Minerve is very well-preserved with its winding cobbled streets making it a real joy to visit. However, you can also go on an adventure by exploring the ‘Pont Naturels’, or the naturally formed bridges. To get to them, turn right on the cobbled downward street, called Rue de la Calade, just after you have passed the tower, or ‘La Candela’. Follow the signs, and you will come to the river.
If the river is not too high, you can even go through the tunnels. The small bridge is 110 meters long and the big one 250 meters. Very impressive to see, especially when you think that these natural bridges date back millions of years.
The perfect end to your visit would be a meal in one of Minerve’s wonderful restaurants like Relais Chantovent or Aux 2 Rivières
Collioure is located on the Côte Vermeille; with its 300 days of sunshine a year it makes for a fabulous yet sometimes busy place to visit. Market day is on Sunday, perfect for strolling and perusing the food and artisan products for sale – but get there early!
Collioure has been an important port of the Mediterranean since ancient times. The Château Royal is mentioned as early as 673. In the centuries that follow, Romans, Barbarians, Arabs, Spaniards and French occupied Collioure, with it becoming definitively French by the end of the 17th Century. The beautiful castle is still in the centre of the town, located on the bay of Ansa de Baleta and is worth a visit.
On the other side of the bay is the church of Notre Dame des Anges. The round bell tower is part of this church and is the symbol of Collioure. You will see this tower depicted everywhere. In the 20th century, a large number of artists including Picasso discovered Collioure. According to Matisse, the sky is nowhere as blue as in Collioure.
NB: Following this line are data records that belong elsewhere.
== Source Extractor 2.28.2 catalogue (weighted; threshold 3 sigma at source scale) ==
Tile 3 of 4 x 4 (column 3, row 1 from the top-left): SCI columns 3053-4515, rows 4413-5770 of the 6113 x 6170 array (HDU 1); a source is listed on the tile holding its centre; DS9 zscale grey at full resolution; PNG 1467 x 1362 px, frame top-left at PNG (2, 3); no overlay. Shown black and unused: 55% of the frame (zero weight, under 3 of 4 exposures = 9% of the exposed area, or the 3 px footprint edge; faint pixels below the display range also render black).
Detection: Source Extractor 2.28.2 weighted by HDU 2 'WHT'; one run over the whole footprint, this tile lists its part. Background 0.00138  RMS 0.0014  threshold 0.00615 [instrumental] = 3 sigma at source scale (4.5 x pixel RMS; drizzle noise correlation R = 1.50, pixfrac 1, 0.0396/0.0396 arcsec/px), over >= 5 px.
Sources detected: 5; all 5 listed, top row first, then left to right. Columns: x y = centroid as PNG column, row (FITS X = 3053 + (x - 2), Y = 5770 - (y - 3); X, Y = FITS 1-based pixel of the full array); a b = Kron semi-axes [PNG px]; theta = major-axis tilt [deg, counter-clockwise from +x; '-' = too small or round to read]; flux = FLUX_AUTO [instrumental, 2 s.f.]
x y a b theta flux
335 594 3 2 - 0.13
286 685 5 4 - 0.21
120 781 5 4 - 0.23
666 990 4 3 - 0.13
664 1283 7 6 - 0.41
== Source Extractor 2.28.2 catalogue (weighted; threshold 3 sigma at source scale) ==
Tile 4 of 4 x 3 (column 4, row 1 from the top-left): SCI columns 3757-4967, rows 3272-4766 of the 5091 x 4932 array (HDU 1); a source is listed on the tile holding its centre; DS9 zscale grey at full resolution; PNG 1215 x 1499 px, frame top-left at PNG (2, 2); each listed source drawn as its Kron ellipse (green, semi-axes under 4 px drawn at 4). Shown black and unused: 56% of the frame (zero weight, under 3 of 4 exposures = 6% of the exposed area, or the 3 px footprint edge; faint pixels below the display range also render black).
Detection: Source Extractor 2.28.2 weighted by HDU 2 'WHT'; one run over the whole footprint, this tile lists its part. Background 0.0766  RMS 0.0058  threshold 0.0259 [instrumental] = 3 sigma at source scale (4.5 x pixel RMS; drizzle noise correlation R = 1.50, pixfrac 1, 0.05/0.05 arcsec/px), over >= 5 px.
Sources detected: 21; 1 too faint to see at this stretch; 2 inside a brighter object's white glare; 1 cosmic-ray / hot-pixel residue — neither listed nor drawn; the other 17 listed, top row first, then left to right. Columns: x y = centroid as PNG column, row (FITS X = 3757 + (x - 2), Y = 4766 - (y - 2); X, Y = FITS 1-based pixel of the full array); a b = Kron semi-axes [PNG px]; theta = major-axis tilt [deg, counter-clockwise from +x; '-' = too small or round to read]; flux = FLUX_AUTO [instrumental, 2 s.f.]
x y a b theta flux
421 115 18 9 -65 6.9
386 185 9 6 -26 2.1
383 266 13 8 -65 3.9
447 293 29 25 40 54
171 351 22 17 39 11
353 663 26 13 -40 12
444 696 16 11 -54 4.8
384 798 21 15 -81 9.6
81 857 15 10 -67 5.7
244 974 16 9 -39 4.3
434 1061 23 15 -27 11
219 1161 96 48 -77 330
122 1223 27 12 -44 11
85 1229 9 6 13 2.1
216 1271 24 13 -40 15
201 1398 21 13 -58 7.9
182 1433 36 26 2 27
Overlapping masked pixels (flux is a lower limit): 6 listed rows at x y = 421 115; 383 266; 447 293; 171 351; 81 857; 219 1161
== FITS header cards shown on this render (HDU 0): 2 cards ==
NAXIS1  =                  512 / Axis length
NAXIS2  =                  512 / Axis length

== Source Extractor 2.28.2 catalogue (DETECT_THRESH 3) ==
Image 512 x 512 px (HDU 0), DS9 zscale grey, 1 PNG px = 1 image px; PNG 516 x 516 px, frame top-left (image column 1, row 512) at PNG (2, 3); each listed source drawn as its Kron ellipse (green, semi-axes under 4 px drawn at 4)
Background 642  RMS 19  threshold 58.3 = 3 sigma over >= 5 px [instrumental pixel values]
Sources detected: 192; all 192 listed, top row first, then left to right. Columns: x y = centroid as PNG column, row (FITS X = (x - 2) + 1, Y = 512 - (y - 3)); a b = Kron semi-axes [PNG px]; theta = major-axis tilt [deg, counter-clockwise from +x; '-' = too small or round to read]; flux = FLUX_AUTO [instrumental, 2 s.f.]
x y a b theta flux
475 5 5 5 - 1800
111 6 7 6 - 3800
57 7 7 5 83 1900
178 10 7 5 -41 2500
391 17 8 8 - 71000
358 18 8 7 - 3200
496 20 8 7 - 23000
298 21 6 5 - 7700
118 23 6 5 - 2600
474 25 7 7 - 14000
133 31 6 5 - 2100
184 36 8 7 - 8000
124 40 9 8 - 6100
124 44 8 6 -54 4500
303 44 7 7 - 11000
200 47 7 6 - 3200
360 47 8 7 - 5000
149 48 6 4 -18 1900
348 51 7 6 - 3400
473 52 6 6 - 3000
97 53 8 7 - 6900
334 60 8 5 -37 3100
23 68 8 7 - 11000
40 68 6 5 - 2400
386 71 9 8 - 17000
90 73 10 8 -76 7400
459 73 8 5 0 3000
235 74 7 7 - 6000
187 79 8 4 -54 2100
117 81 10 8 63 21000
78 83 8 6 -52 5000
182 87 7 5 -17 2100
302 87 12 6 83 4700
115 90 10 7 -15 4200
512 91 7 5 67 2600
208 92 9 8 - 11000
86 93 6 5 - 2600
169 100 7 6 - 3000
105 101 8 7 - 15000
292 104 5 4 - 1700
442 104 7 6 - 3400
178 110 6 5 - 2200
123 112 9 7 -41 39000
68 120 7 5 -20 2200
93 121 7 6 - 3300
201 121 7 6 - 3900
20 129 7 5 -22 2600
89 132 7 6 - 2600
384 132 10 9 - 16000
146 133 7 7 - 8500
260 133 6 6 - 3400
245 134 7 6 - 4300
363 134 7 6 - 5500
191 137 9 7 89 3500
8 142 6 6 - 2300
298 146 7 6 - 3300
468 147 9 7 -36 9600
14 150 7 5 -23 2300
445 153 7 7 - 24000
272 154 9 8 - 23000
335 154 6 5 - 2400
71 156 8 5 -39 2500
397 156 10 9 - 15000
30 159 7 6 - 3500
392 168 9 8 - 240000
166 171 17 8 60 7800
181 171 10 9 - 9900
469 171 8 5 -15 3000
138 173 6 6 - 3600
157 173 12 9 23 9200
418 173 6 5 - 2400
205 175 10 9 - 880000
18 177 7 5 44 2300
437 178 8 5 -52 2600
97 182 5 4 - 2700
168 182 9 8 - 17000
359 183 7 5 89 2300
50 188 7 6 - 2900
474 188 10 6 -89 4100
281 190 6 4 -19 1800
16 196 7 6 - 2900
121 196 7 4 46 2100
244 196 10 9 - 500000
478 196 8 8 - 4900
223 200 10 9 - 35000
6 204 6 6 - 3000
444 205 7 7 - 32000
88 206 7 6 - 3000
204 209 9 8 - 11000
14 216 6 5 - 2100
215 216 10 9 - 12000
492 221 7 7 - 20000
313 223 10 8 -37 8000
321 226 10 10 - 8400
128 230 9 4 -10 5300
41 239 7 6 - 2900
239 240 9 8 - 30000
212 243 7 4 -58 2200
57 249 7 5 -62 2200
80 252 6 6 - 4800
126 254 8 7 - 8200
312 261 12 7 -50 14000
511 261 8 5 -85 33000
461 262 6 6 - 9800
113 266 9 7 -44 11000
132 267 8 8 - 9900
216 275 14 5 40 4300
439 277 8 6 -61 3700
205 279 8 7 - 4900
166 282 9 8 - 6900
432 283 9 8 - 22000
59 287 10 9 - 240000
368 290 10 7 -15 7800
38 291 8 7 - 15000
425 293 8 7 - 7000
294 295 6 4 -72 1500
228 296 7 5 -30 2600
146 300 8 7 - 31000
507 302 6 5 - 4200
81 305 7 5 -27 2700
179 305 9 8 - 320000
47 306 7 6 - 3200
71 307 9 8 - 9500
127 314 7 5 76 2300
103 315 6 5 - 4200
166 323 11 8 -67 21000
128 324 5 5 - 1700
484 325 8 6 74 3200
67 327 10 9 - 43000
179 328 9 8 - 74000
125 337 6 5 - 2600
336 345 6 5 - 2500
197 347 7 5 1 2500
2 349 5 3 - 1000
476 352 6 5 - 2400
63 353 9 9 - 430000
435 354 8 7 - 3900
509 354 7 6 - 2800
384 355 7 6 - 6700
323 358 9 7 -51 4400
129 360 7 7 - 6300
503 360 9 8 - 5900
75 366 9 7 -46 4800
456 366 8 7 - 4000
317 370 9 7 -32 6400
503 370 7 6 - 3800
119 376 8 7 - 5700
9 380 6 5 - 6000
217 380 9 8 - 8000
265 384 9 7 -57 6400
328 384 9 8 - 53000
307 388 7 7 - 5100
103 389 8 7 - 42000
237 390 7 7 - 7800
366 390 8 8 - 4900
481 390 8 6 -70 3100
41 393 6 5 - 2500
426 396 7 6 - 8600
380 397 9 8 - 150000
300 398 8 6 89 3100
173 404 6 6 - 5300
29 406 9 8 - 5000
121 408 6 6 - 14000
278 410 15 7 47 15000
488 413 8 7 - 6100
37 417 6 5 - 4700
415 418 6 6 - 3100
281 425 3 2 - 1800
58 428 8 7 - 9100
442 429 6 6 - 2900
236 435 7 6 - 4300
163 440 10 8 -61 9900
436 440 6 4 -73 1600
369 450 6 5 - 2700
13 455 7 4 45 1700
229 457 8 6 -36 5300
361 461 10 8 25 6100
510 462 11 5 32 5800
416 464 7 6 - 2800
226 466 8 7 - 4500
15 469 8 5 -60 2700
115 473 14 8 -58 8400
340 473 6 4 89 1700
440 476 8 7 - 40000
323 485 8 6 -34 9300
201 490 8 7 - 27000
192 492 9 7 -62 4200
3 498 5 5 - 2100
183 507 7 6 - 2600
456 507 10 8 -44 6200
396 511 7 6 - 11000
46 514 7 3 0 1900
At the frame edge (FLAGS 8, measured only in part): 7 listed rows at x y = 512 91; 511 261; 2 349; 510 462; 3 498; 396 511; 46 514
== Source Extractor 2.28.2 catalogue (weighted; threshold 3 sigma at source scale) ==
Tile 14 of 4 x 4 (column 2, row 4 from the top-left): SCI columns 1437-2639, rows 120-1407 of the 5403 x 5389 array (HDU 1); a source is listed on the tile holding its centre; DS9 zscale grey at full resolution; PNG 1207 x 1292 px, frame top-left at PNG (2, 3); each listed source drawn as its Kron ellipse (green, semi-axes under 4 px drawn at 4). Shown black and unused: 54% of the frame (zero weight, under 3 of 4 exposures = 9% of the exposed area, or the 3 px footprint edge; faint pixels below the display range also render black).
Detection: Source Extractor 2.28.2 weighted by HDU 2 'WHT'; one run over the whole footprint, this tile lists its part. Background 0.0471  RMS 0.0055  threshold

Even now the village has an artistic atmosphere. The picturesque old town has enough charming streets and squares with plenty of restaurants, shops and galleries to spend a day or longer… The great part is that you can combine many things: interesting history, tasty food, beautiful art and a dip in the sea.
From its rocky hill Olargues overlooks the green surroundings of the foothills of the Massif Central. The medieval village is surrounded by chestnut and cherry trees which rub shoulders with vines and olive trees.
The old fortified town is as appealing for this surrounding landscape – a location perfect for outdoor activities as it is for its charming narrow cobbled streets, half-timbered houses and its covered walkways.
The river Jaur almost encircles the entire village, spanned by the ‘Pont du Diable’ (‘Devils Bridge’) dating from the 12th century. The legend goes that the villagers built this bridge by closing a deal with the devil himself.
History tells us that Olargues dates back to the 12th century with the construction of the castle, ramparts and 9 entrance gates. As it lay along the old medieval road between Nîmes and Toulouse, it became an important economic and military town during the Middle Ages. The actual castle no longer exists, but you can still see the remains of the ramparts and the former keep, which was transformed into a bell tower. Stones from the ruined ramparts served to construct the Saint-Laurent church.
You get the best view of Olargues from the terrace of the restaurant Fleur d’Olargues, which serves some excellent lunches and dinners.
If you like hiking – there are several routes and one of them will lead you to the Peiro Escrito, a cave painting dating from the Bronze Age. The area is also great for mountain biking with numerous marked trails suitable for beginners and experienced riders.